PDA

Zobacz pełną wersję : jakieś robactwow pieńku drzewka



Ewakal
15-06-2009, 12:01
Witam, bardzo proszę o pomoc. Mam wierzbę hakuro szczpioną na pniu. Wczoraj zauwazyłam na tym pniu dziurki i takie jakby wiórki drzewa.Rozdłubałam trochę te dziurki i zobaczyłam robaki (czy też jakieś larwy) - nie znam się i nawet nie wiem jak to nazwać. Miały ok 5mm dł, kolor jasnobeżowy, ohyda. Wydłubałam je (dwa i zgniotłam, fuj) ale obawaim się, że może ich byc więcej. Co z tym zrobic, skąd takie robactwo tam sie wzięło. Zasmarowałam te miejsca funabenem eko ale to raczej nie pomoże. Czy ktoś może mi podpowiedziec jak to zlikwidować, i czy da i w jaki sposób uratować to drzewko?

Douger
15-06-2009, 12:40
Prawdopodobnie jest to krytoryjek olchowiec.
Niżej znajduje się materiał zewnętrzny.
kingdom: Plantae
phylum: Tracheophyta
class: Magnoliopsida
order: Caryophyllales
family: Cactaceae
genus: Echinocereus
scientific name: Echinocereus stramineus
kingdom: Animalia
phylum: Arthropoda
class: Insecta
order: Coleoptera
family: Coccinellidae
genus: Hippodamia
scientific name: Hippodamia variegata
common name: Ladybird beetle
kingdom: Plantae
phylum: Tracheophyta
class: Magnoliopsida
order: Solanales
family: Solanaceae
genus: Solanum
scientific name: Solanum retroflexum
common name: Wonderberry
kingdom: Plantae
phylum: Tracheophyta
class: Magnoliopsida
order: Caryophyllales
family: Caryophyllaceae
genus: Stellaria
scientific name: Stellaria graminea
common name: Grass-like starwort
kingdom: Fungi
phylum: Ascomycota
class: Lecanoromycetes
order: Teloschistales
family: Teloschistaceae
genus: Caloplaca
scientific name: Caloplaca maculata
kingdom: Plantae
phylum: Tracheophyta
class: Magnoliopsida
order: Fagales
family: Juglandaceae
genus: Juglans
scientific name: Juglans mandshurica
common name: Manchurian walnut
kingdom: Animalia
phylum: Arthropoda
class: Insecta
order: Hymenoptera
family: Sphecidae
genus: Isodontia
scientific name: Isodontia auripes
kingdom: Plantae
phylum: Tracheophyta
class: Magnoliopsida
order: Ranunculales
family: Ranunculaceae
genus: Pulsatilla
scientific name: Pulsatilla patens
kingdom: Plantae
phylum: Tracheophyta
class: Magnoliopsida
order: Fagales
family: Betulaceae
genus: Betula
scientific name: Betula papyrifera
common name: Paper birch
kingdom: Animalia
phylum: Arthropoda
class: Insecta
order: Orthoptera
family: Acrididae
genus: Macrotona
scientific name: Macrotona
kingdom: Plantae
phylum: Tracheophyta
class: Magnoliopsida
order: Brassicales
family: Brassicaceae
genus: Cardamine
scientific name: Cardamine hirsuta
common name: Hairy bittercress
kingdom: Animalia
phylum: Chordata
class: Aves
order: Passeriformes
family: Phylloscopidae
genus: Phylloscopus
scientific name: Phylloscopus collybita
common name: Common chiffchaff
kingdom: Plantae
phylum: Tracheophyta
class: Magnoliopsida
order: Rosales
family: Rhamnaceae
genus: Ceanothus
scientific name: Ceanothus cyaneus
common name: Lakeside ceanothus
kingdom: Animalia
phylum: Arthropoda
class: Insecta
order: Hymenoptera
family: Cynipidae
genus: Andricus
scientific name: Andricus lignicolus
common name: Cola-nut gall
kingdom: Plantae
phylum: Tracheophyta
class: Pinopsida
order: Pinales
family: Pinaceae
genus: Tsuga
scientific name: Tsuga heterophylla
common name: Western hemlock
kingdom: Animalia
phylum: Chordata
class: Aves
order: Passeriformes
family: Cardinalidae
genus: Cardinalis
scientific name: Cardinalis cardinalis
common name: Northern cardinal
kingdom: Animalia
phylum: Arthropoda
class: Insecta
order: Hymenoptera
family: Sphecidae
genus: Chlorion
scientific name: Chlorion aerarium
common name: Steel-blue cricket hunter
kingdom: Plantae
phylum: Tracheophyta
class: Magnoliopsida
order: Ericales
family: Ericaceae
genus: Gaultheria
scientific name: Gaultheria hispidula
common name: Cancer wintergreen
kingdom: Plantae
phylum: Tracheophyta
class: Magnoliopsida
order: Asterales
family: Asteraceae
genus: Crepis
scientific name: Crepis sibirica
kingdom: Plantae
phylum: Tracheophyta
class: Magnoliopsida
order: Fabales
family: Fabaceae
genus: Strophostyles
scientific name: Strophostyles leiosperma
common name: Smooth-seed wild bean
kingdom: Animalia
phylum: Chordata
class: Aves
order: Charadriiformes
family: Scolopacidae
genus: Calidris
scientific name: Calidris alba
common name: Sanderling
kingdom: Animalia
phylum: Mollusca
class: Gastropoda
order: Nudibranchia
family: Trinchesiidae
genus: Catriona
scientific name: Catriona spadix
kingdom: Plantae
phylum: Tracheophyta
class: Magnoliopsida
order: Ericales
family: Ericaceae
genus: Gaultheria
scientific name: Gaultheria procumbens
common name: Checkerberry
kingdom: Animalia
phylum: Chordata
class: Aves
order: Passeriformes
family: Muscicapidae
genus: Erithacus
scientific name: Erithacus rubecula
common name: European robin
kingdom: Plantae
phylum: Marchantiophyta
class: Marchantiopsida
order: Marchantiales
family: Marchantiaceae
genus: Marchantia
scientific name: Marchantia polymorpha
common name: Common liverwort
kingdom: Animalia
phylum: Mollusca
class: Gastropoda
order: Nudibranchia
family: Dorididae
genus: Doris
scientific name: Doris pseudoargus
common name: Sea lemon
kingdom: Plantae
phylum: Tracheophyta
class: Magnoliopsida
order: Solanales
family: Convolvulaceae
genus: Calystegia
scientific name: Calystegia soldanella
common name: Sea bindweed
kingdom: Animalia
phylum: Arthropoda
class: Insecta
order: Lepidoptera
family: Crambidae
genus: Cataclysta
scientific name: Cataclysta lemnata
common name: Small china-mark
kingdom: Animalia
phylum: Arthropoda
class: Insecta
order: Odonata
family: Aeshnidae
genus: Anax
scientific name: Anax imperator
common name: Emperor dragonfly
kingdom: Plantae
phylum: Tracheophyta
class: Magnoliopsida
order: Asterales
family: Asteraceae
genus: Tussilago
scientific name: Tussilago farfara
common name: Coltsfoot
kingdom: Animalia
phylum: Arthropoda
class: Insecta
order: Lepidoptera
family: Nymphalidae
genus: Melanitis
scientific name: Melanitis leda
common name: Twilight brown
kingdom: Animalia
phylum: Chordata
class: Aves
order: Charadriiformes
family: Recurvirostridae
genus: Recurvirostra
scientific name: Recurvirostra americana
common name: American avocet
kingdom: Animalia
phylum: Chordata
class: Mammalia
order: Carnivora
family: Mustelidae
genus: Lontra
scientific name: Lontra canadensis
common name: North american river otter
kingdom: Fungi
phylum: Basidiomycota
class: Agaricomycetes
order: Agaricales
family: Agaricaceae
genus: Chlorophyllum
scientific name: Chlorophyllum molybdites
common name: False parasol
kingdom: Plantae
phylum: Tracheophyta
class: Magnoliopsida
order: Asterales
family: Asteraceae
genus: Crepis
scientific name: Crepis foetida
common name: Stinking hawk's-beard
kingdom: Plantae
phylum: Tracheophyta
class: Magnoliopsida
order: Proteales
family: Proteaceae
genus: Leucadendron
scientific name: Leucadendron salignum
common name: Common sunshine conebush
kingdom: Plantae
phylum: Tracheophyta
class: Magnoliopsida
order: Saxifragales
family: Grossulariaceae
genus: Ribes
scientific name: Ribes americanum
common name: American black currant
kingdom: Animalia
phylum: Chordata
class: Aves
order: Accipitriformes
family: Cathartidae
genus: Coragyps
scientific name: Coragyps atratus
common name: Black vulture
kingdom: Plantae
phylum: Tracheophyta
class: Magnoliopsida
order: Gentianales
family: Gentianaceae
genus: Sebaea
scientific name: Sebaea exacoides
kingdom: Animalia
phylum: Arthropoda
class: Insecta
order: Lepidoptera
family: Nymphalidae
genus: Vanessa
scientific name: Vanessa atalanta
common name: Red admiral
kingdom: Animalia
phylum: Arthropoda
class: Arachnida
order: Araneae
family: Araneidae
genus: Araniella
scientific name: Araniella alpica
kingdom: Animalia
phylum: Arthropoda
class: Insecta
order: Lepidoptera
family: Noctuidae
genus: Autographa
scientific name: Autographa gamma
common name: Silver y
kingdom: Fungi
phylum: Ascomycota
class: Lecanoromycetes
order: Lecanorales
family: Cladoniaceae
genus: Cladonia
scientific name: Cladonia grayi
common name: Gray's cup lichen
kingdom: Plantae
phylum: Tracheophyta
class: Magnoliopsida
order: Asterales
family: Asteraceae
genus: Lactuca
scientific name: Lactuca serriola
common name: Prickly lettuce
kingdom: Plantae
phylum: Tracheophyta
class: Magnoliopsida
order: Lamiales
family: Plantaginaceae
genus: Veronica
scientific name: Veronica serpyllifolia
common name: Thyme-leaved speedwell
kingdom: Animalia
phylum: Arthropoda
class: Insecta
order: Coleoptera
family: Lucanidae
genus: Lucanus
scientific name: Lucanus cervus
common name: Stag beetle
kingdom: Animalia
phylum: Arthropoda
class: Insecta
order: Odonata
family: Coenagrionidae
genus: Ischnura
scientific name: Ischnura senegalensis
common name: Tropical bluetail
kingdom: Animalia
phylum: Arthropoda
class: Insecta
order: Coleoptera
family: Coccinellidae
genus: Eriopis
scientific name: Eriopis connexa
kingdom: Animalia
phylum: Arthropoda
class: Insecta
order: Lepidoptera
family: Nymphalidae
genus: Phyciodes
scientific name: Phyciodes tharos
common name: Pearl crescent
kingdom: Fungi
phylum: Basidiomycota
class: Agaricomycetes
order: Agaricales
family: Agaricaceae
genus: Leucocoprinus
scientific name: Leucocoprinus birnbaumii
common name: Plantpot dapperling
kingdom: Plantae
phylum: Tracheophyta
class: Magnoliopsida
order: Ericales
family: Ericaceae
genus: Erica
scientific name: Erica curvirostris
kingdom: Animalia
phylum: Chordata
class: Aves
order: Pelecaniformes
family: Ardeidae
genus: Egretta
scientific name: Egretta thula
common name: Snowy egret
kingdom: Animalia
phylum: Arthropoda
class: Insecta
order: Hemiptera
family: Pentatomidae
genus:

Raczej nie da się go zwalczyć. Jeśli masz inne wierzby w ogrodzie to najlepiej ten egzeplarz wyciąć i spalić. Jeśli nie to spróbuj zasilić roślinę, a po opuszczeniu przez larwy być może da sobie radę.

Ewakal
15-06-2009, 12:54
Dziękuję za szybką odpowiedź. Rozumiem, że nie ma sposobu żeby tego krytoryjka się pozbyć? No cóz, mam kilka tych wierzb na działce. I krzewy i drzewka. Tylko, tej szkoda mi bardzo bo jest już taka ładna. A czym ewentualnie zasilić?

Douger
15-06-2009, 15:11
Już raczej nie ryzykowałbym zasilania ( chodziło mi o jakiś kompleksowy nawóz, żeby roslinka była zdrowsza i silniejsza). Może się rozleść na inne wierzby szczególnie, gdy mają jeszcze cienkie pnie.

Ewakal
15-06-2009, 15:37
Serce mnie boli, że tak muszę ją potraktować, taką już ładną -i rosnie u mnie ponad 3 latka. A czy jest jakis sposób, tak na przyszłość, żeby się nie pojawił? Może czymś odpowiednio wczesniej popryskać? Tylko czym? I czy faktycznie w tym miejscu nie powinno się już sadzić nowego drzewka (taką też wyczytałam informację)?